Vizontele'nin devamı
Erdoğan, bu yeni filminin “Vizontele” ile benzerlikler taşıdığını belirtti: “En son 11 yıl önce Vizontele sularındaydım. Bu film de aynı coğrafyada, aynı dönemde geçtiği için ‘Vizontele’nin devamı denilebilir ama dünyalar çok farklı. Oradaki aşılı-aşısız elmalar üzerinden bir metafor kurmaktı amaç. Artık seyirciye emanet bu film. Onlar bilirler hangi filme nasıl davranacaklarını.”
Hem gişe hem sanat
Ünlü oyuncu, gişe filmi-sanat filmi ayrımıyla ilgili soruya da şöyle yanıt verdi: “Ben ikisinin tam ortasını yapıyorum. Benim bir anlatım çizgim var. Filmlerimin hepsi hem gişe filmidir hem sanat filmidir. Estetik kaygı güden ama seyircilik olduğunu unutmayan filmler yapıyorum. Ben çizgimden memnunum.”

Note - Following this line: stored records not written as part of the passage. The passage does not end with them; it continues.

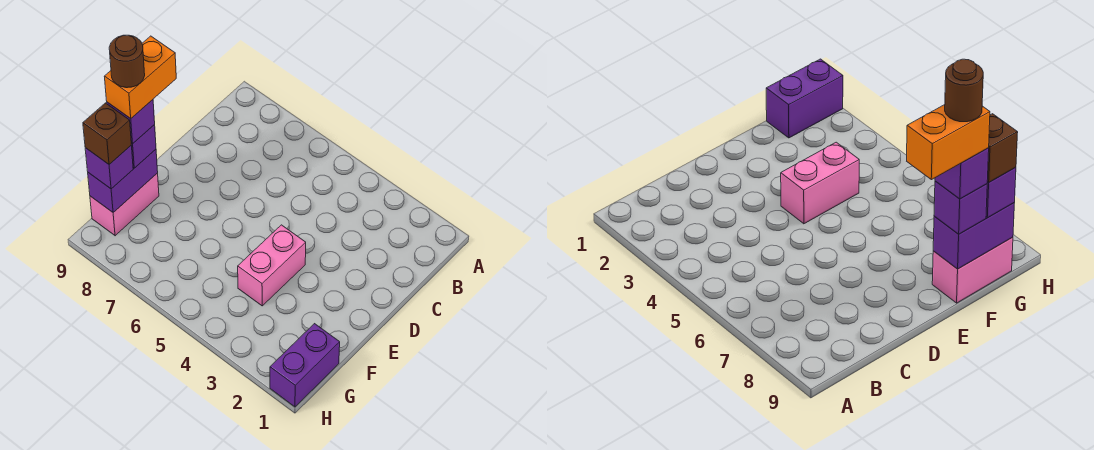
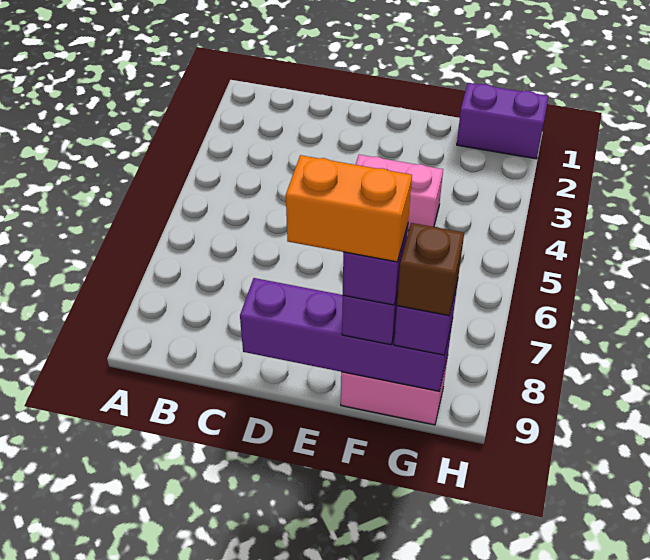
purple brick F9:G9 level 2 -> purple brick D9:G9 level 2
brown round brick F9 level 6 -> none

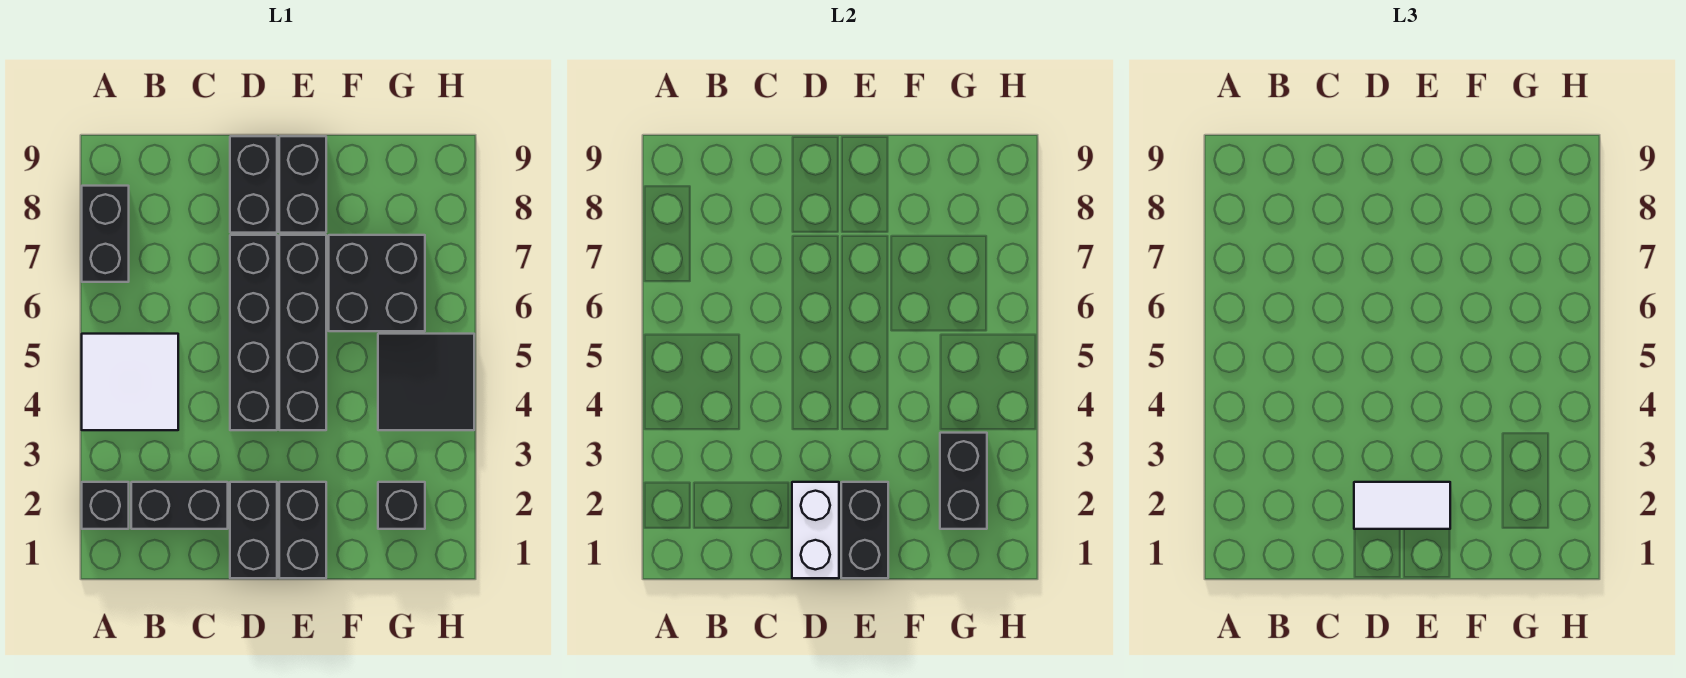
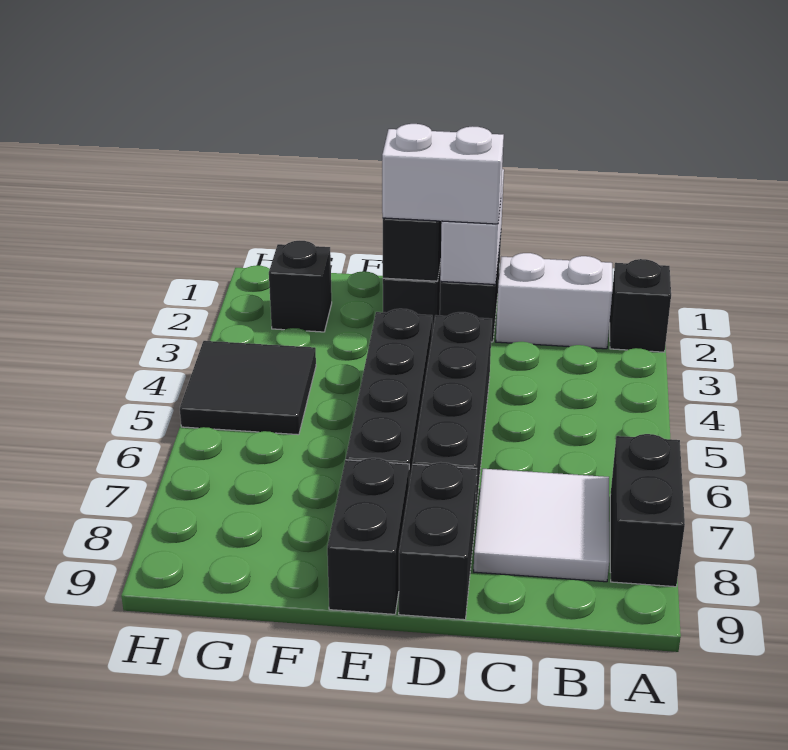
white tile A4:B5 level 1 -> white tile B7:C8 level 1
black brick B2:C2 level 1 -> white brick B2:C2 level 1
white tile D2:E2 level 3 -> white brick D2:E2 level 3
black brick F6:G7 level 1 -> none
black brick G2:G3 level 2 -> none

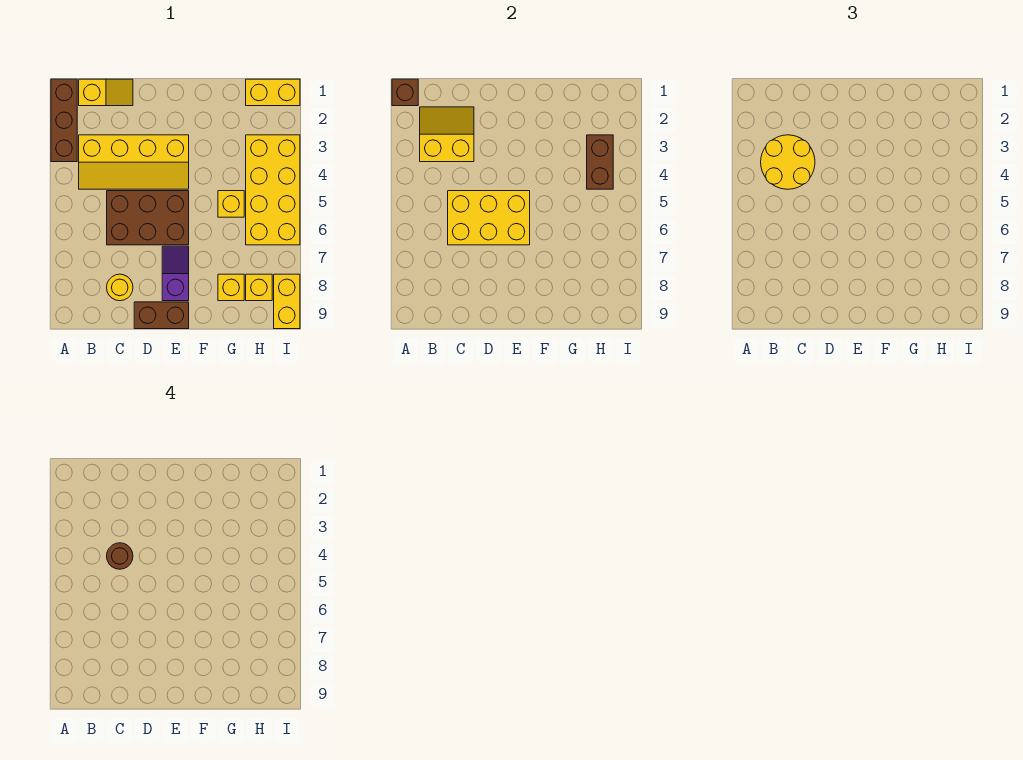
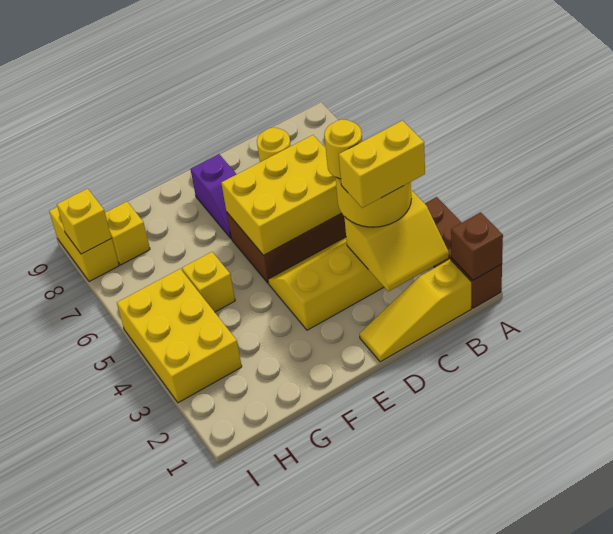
yellow slope B1:C1 level 1 top B -> yellow slope B1:D1 level 1 top B
brown round brick C4 level 4 -> yellow round brick C4 level 4
brown brick D9:E9 level 1 -> none
yellow brick G8 level 1 -> yellow brick I8 level 2
yellow brick H1:I1 level 1 -> yellow brick B3:C3 level 4
yellow brick H3:I6 level 1 -> yellow brick H3:I5 level 1
brown brick H3:H4 level 2 -> none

Uzun süredir Köyceğiz’de yaşayan Yılmaz Erdoğan, İstanbul’u terk ettiği şeklindeki dedikodulardan duyduğu rahatsızlığı da dile getirdi: “Bir yere kaçıp gittiğimiz yok. Sonuçta İstanbul’da iş yapıyoruz ve bir ayağımız burada. Bu bir kaçış değil, daha da bereketlendim.”